In bed, she would not (of course) take a sleeping pill but they had each other. He made love to her while her tears smeared them both, and that put her blessedly to sleep. Now and then she gave the hiccuping sigh of a comforted child, and he woke at once and lifted his head, watching over her. There was a smell of clean dog-fur in the bed that third night.

Teresa.

He woke to find she was already bathed and dressed. She turned her head to him from the bedroom doorway when he spoke her name; her hair was drawn away tightly from her cheekbones and ears, held by combs. Again something had happened to her in his absence; this time while she
was beside him, but they were parted in sleep. She was ready to leave the house long before it was time to go to work: going first to see an Indian woman lawyer whom they'd heard speak at protest meetings against detention without trial. He agreed it was a good idea. That was what must have come to her overnight, among these other things: if she was right about her mother's high tension (or whatever it was) Jimmy must contact the doctor who treated her and get a statement from him confirming a poor state of health—that might get her released or at least ensure special diet and treatment, inside. And something must be done about that house—it would be rifled in a week, in that neighbourhood. Somebody responsible must be found to go there and see that it was properly locked up—and tidy up, yes, the police would have turned everything upside down; if they arrest, they also search the scene of arrest.

—Shall I come with you?—

No, she had already phoned Fatima, she was waiting at her office. Teresa paused a moment, ready to go, rehearsing, he could see, what she had to say to the lawyer; blew him a kiss.
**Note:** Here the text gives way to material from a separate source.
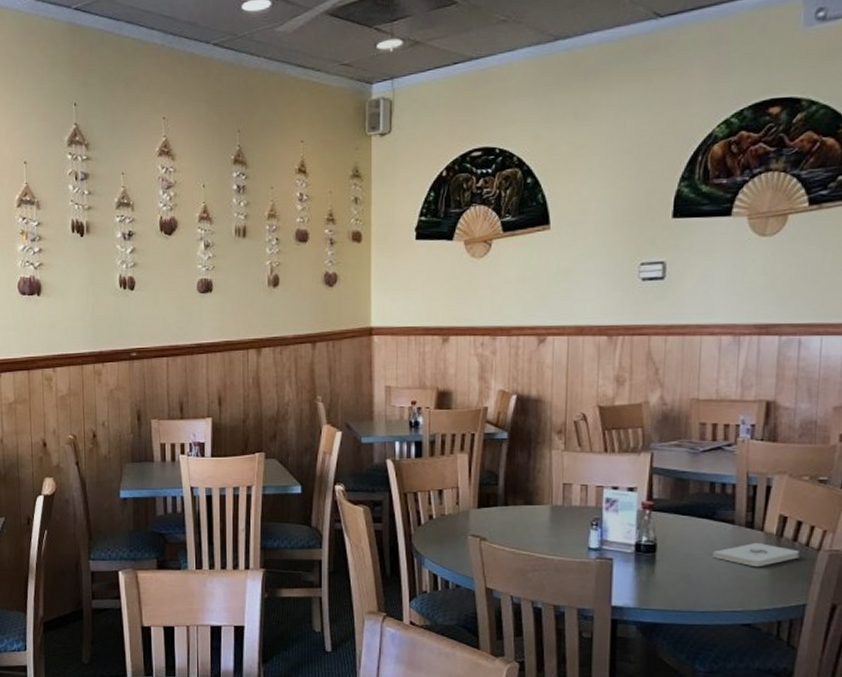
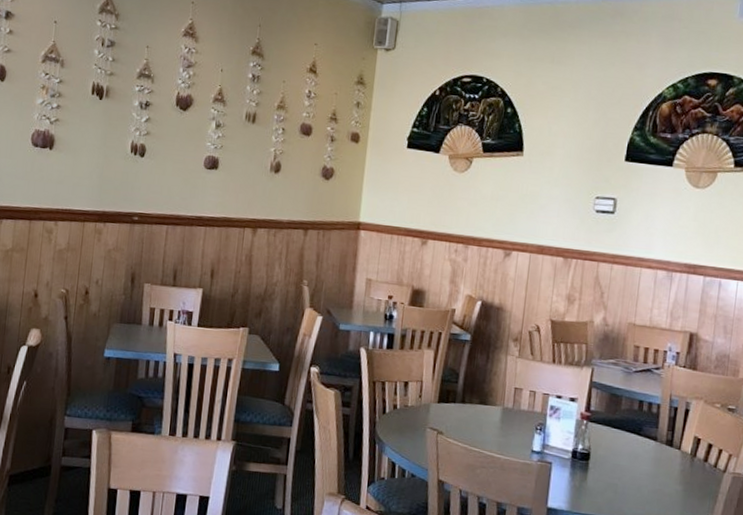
notepad: present [712,542,799,567] -> none [636,459,709,483]

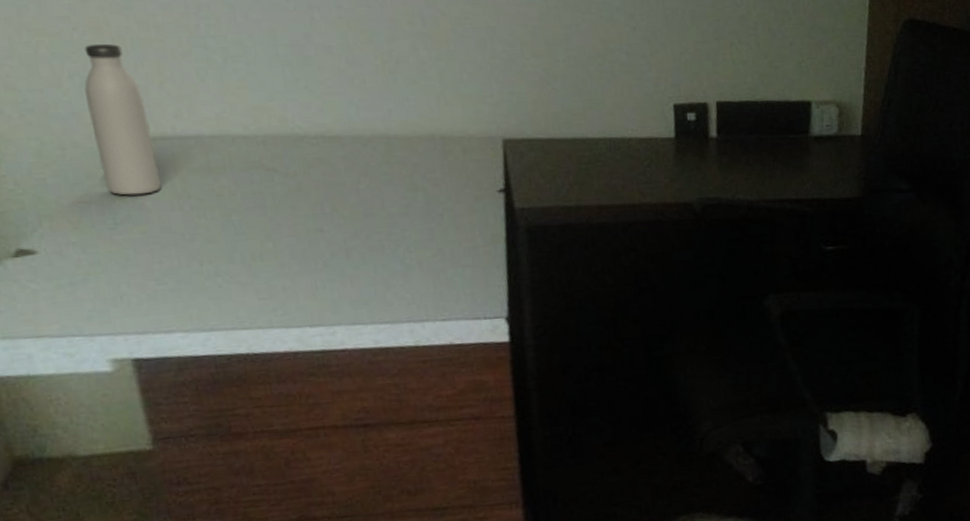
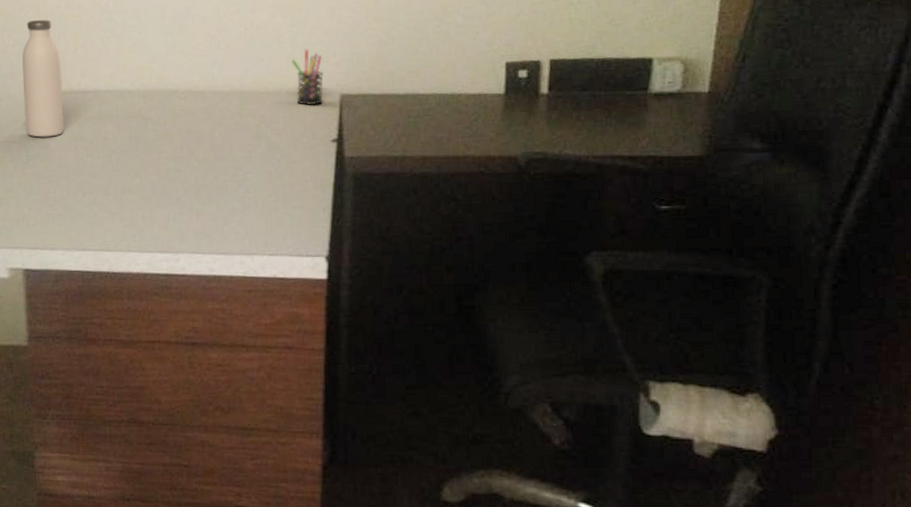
pen holder: none [441,87,484,152] -> present [290,49,324,106]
There were no more tears, no more tremblings. She came to the Institute straight from the lawyer's office, reported to him on the advice she had been given, put on her white coat and did her work. She found it hard to concentrate those first few days and had a dazed look about her, from the effort, when they met for lunch. They would seek a place to sit apart from others, in the canteen, like clandestine lovers. But it was not sweet intimacies their lowered voices exchanged. They were discussing what to do, what should be done, what could be done—and every now and then one or the other would look up to return the wave or
greeting of a colleague, look up into the humid, cheerful room with the day's specials chalked on a board, people gathered round the coffee and tea and Coke dispensers, look out, through the expanse of glass the sea breathed on, to the red collage of flamboyants and jazzy poinsettias in the Institute's park—and her mother, brother and sister were in cells, somewhere. All the time. While they ate, while they worked, while they took the dog for his walk. For that progression of repetitions known as daily life went on; with only a realization of how strange it is, in its dogged persistence: what will stop it covering up what is really happening? In the cells; and here?